The first item we need to explore in the question of stretch marks during pregnancy is genetics. If your mother developed a lot of stretch marks during pregnancy, will you automatically have the same fate?
The answer is no, not definitively.
The best research-based data we have on the matter is from a survey conducted by the department of dermatology at Stanford University School of Medicine. This study sampled 161 women who had given birth. They found that 48% percent of the women with stretch marks said their mothers also had them postpartum. Of the women who did not develop stretch marks, 19% reported that their mothers did observe stretch marks as a symptom of pregnancy.
The medical students ultimately concluded that family history could be predictive of stretch mark development.
When looking at genetics we have to look at lifestyle factors as well. You know, the whole Nature v Nurture conundrum.
When it comes to health issues, so much of what humans experience is linked to how they live their lives.
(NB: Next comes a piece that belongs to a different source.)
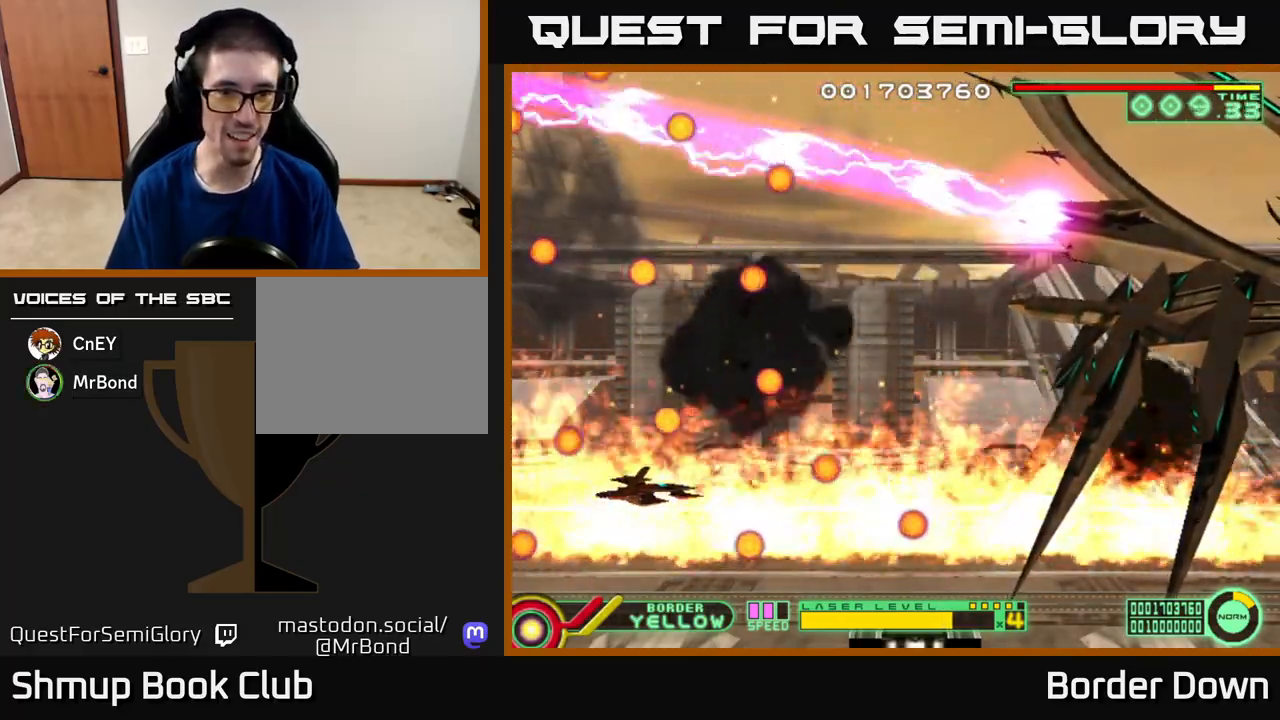
{"buttons": [], "left_stick": "center", "right_stick": "center", "events": [[150, "DPAD_UP", "down"], [167, "DPAD_RIGHT", "up"], [233, "DPAD_UP", "up"]]}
For example, if a woman’s grandparents smoked cigarettes, were alcoholics, were overweight, and then suffered from heart attacks and strokes in their 60’s, it isn’t necessarily something that will be passed down to her genetically if she lives a healthy lifestyle.
Perhaps the women in the 48% group had similar lifestyle habits (such as high BMI, low protein or nutrient-dense diets, and inactivity) as their mothers? Maybe their higher rate of stretch marks was lifestyle or habit-based versus a case of genetics?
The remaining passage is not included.